The law requires employers to pay section 75 debt upon certain triggers, such as leaving the scheme because they have no more active employees in the scheme. It is also triggered if the employer goes out of business or the owner wants to retire. The situation is not helped by the debt being based on a buyout basis, making it more costly than under technical provisions.
It particularly affects small employers without limited liability status, as owners can be held personally liable for the firm's debts.
Federation of Small Businesses (FSB) national chairman Mike Cherry says: "We have had some FSB members affected by this, and it clearly has the potential to be financially devastating for those involved. FSB has raised this with the Department for Work and Pensions (DWP) and await the department's proposals to resolve this difficult issue."
The plumbers' situation has been called a ‘scandal', a claim strongly rejected by the scheme's trustee chairman Alan Pickering.
"This isn't a scandal, as that would suggest people have behaved badly but nobody has here. We are victims of the political system, and one symptom of that is a lack of continuity and knowledge in government departments," he says.
"Nobody has done anything wrong - even political changes were well-intentioned but had unintended consequences."
There is uproar over why DWP has still not resolved the matter despite having consulted on the section 75 debt issue for non-associated multi-employer schemes back in 2015. Former pensions minister Ros Altmann says she started work on the matter in summer 2015.
Yet current pensions minister Richard Harrington told MPs last October he was looking into the matter and hoped to issue a formal consultation soon. The issue seems to be that DWP sees this as a very complex policy, and wants to take time to ensure it analyses everything properly.
A DWP spokesperson said: "This is a unique situation and we are reviewing these arrangements to explore other ways of dealing with potential debt."
Find a solution
The plumbers' scheme wants to have a lock-in with civil servants and ministers to look at the potential options, and discuss how to come up with a solution.
The difficulty is finding a solution that strikes the right balance and does not compromise member protection.
Pickering says the real challenge is not to overstate the problem, pointing out the scheme was fully funded on technical provisions in 2014. Now it is estimated to have a £1bn deficit. Yet in a few years' time if there are interest rate increases, the level of debt could be a fraction of what it is now.
"Time could be a great healer. I wouldn't want to put too much faith in future market movements but we have time, as we're reasonably well funded on an ongoing basis.
"It's just the haphazard timing associated with section 75 trigger events that really causes the angst for small family businesses who have been going the right thing by their workers since 1975 (when the scheme started)."
There are a number of family plumbing businesses where the proprietor wants to retire or pass business to someone else - which often will be a trigger event.
"If we can find a way of avoiding such a trigger or controlling the way in which it occurs, then time will be on our side," he adds.
Spence & Partners owner David Davison says the real issue is the timing of the payment of the debt, which currently creates a "cliff edge". "Giving employers the flexibility to continue to pay down benefits on a technical basis, means they can choose at what point they want to settle the cessation debt."
The threat of triggering a large debt can drive perverse behaviour among employers. Sarah Woodfield, senior policy adviser at Pensions and Lifetime Savings Association (PLSA), says this encourages employers to think how to avoid triggering the debt, such as keeping one or a few employees in the scheme and accruing benefits. This can put members and other employers in the scheme at greater risk.

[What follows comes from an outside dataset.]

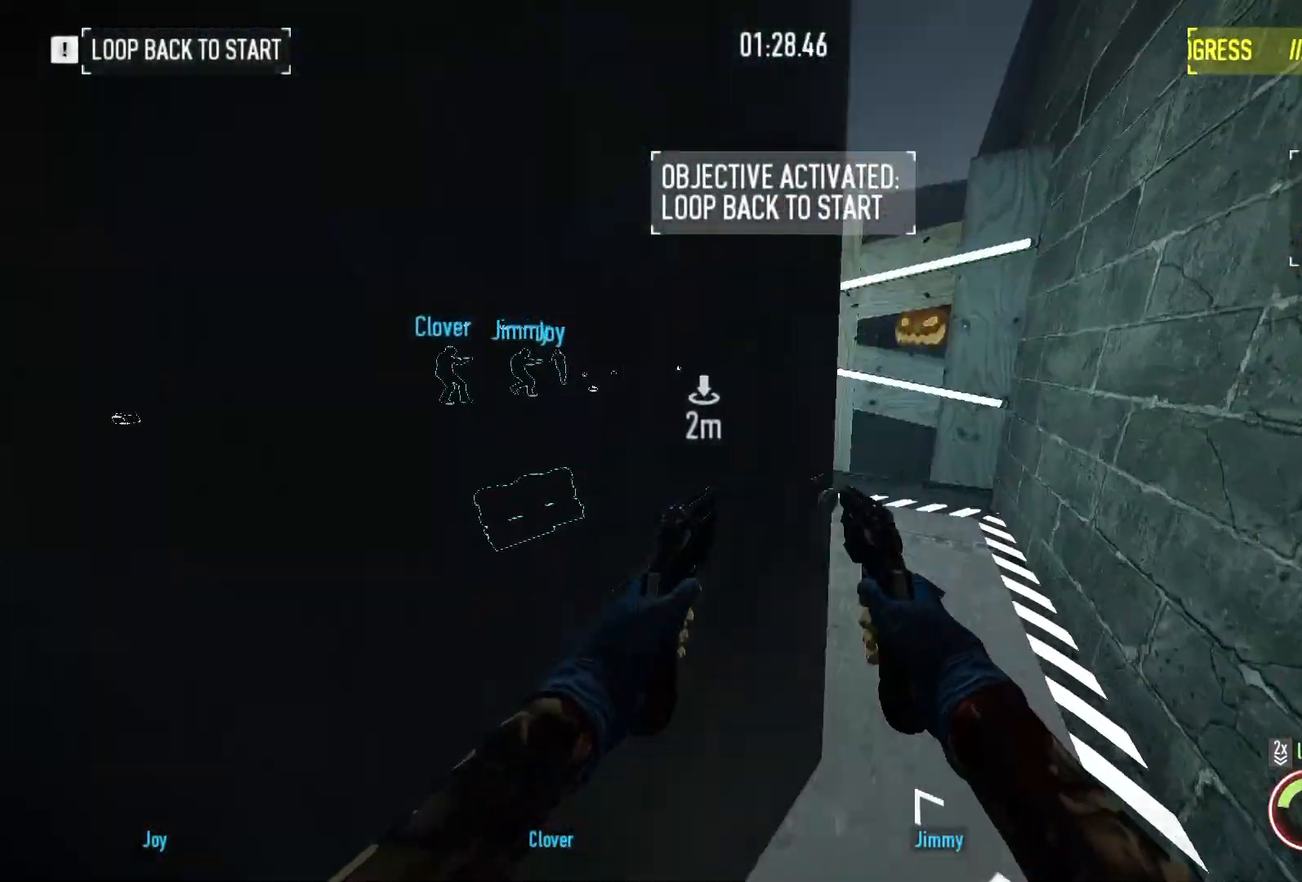
{"keys": ["a", "f", "w"], "mouse": [], "events": [[34, "shift", "down"], [134, "a", "down"], [467, "shift", "up"], [501, "f", "down"]]}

The PLSA believes the best solution would be to trigger the debt when the employer's last active member departs, but calculate it on technical provisions rather than a buyout basis.
While it is a knotty issue that needs to be considered carefully, the plight of plumbing firms clearly needs urgent action. Davison says it's not a complicated issue but just needs some will to try to address it.
There have been rumours it may be addressed in the DWP's forthcoming green paper on defined benefit reform, but was unconfirmed by DWP.
"We need it quickly - in January rather than June," says Pickering. "The longer the uncertainty persists, the more employers and employees fear the worst."